(Change detection data)
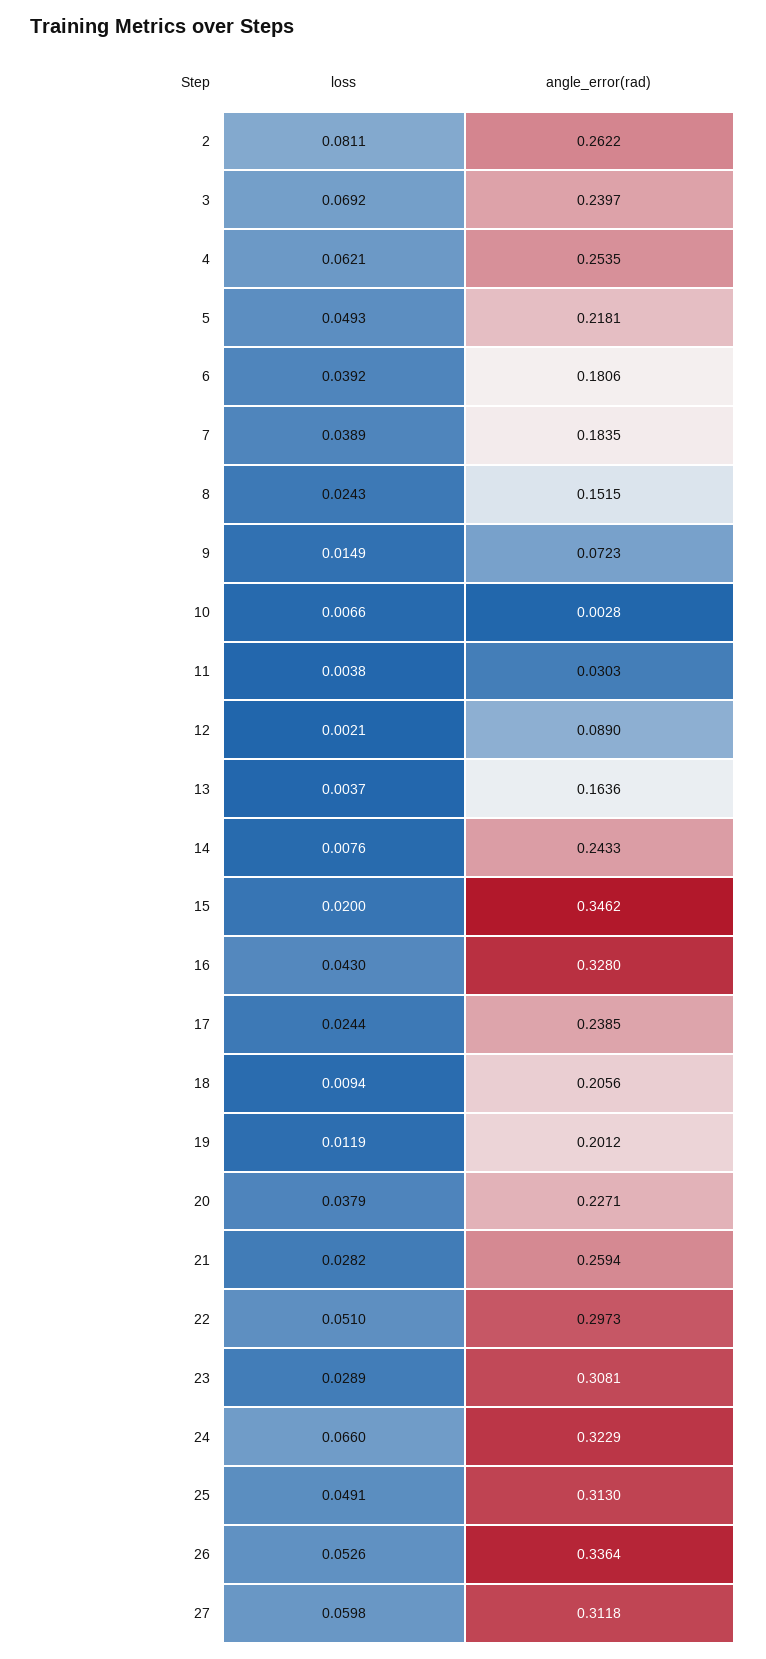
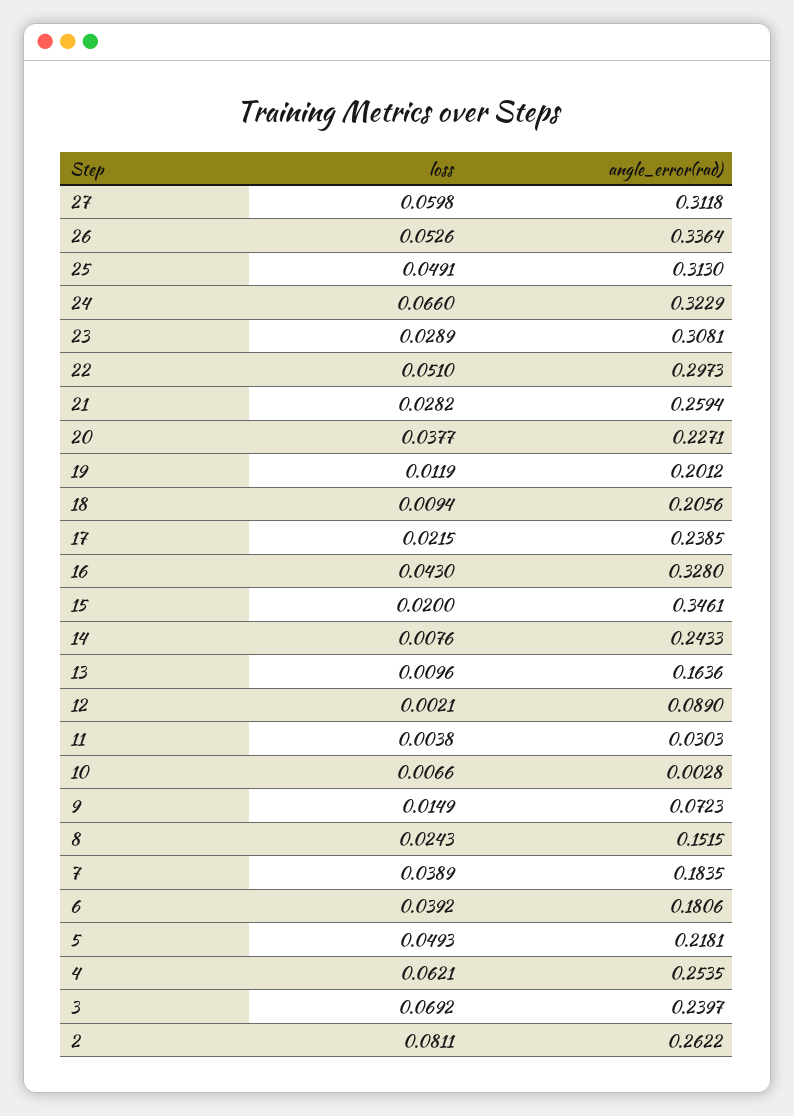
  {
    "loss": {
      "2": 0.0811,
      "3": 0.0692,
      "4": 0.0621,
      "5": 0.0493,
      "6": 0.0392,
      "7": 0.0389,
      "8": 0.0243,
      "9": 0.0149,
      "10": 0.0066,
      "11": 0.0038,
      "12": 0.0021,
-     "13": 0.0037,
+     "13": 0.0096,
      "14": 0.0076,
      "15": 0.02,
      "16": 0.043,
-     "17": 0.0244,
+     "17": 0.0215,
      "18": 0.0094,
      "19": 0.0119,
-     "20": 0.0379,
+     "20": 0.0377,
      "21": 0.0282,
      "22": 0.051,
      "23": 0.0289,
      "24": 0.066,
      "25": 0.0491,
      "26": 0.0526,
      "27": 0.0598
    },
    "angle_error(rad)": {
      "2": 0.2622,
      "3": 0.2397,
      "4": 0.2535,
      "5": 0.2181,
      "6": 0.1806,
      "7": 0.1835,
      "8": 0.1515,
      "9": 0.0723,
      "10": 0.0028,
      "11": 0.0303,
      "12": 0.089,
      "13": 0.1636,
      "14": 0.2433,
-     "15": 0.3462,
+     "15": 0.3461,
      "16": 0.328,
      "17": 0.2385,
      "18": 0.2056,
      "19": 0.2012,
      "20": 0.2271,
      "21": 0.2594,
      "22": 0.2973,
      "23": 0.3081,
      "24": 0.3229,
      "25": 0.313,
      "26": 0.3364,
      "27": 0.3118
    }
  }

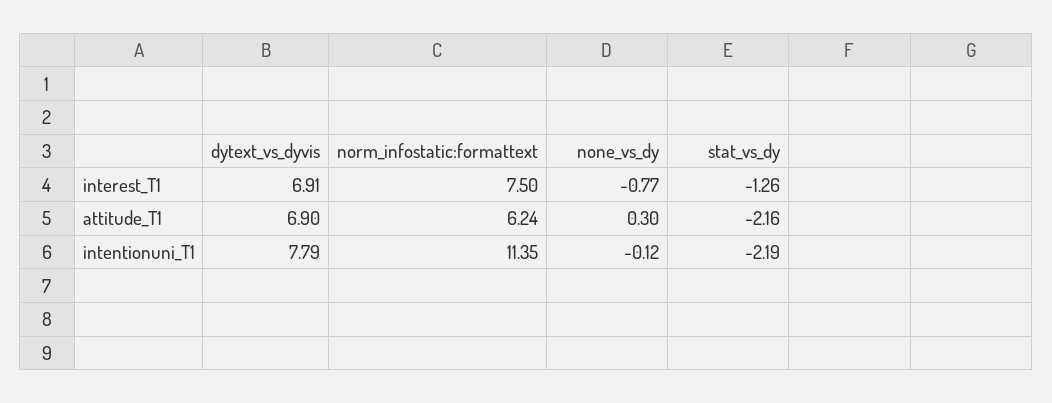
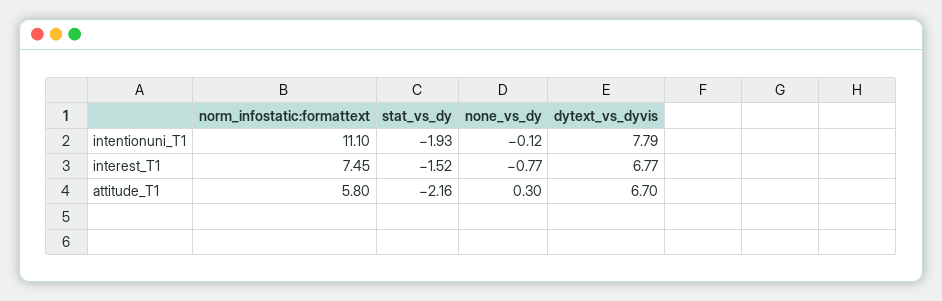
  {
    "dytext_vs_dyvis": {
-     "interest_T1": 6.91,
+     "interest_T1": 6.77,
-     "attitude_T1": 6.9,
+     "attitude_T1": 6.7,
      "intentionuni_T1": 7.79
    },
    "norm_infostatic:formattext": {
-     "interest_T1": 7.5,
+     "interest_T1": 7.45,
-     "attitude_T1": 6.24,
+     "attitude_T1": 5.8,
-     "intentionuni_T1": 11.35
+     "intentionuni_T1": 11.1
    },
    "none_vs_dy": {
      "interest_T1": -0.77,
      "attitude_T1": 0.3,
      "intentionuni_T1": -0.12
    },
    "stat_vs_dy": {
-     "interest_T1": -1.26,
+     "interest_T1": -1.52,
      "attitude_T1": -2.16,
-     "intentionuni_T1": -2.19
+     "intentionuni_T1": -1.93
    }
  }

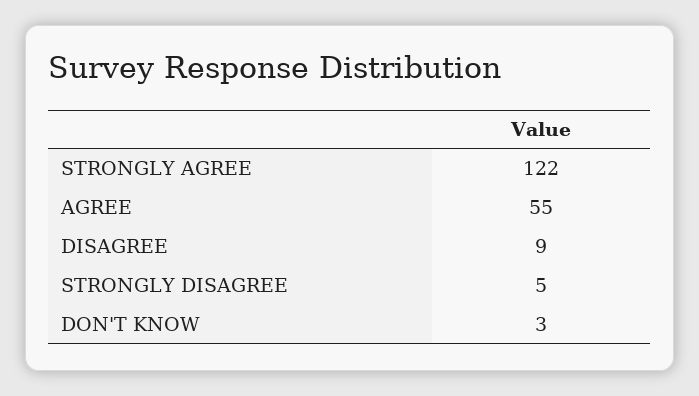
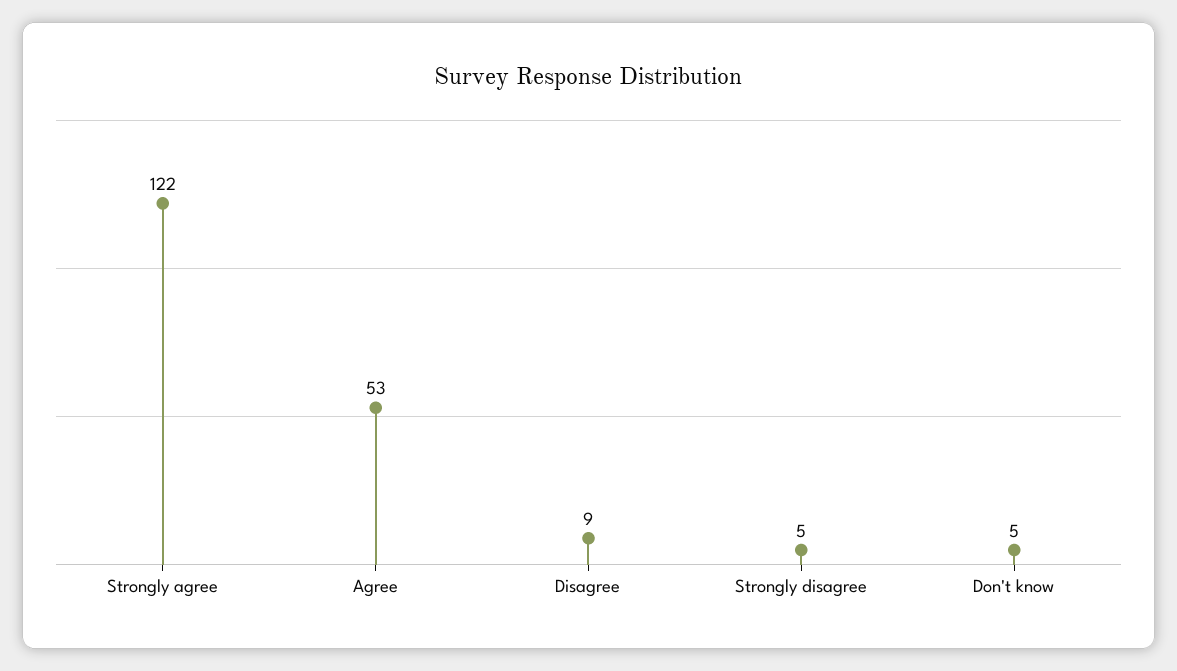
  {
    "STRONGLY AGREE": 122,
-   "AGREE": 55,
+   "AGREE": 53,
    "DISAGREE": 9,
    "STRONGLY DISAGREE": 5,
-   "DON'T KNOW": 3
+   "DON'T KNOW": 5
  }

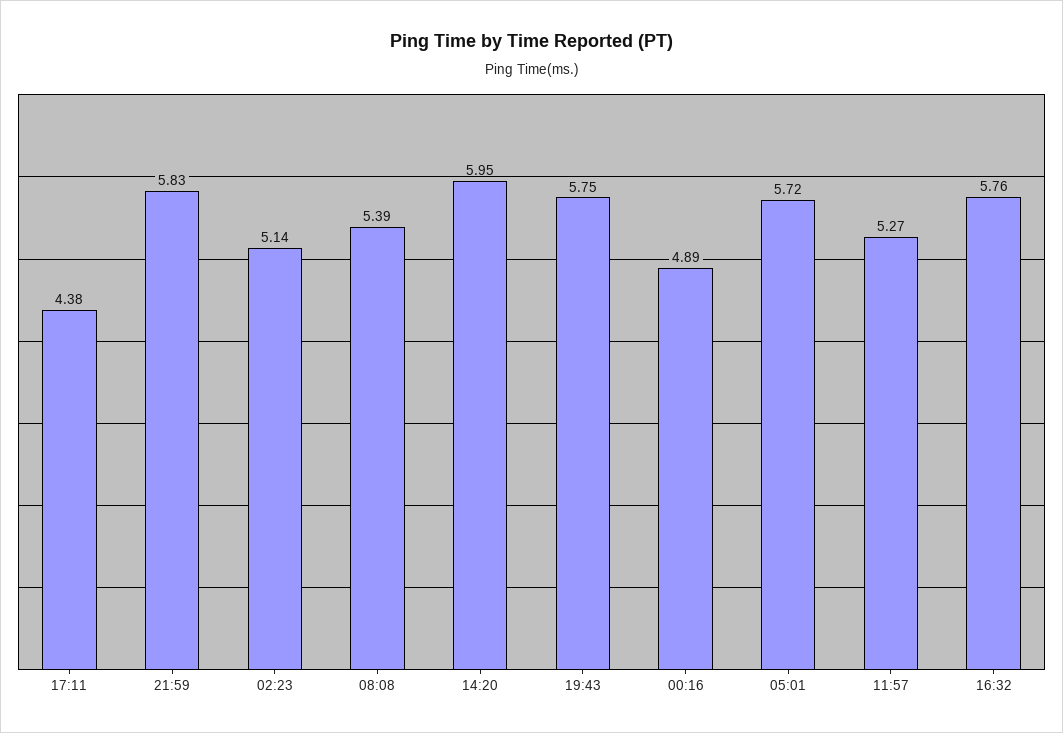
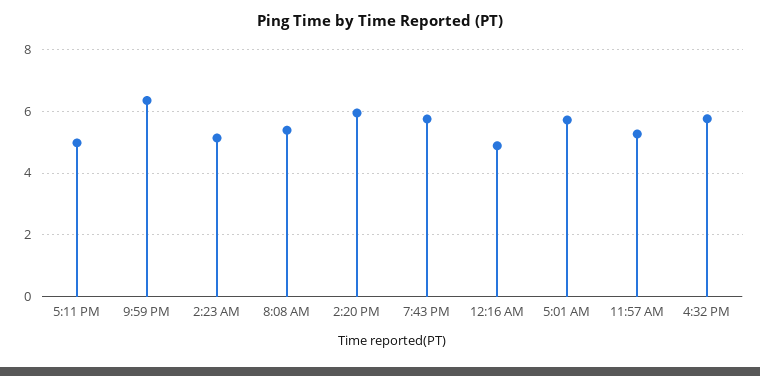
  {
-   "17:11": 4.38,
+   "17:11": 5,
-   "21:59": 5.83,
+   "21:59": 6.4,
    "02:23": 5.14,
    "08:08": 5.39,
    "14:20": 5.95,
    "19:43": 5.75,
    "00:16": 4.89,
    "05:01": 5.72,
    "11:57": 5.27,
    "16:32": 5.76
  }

§ **Prompt**: Every line that holds the string "STRONGLY" must be copied from the records above.

§ **Expected output**:
    "STRONGLY AGREE": 122,
    "STRONGLY DISAGREE": 5,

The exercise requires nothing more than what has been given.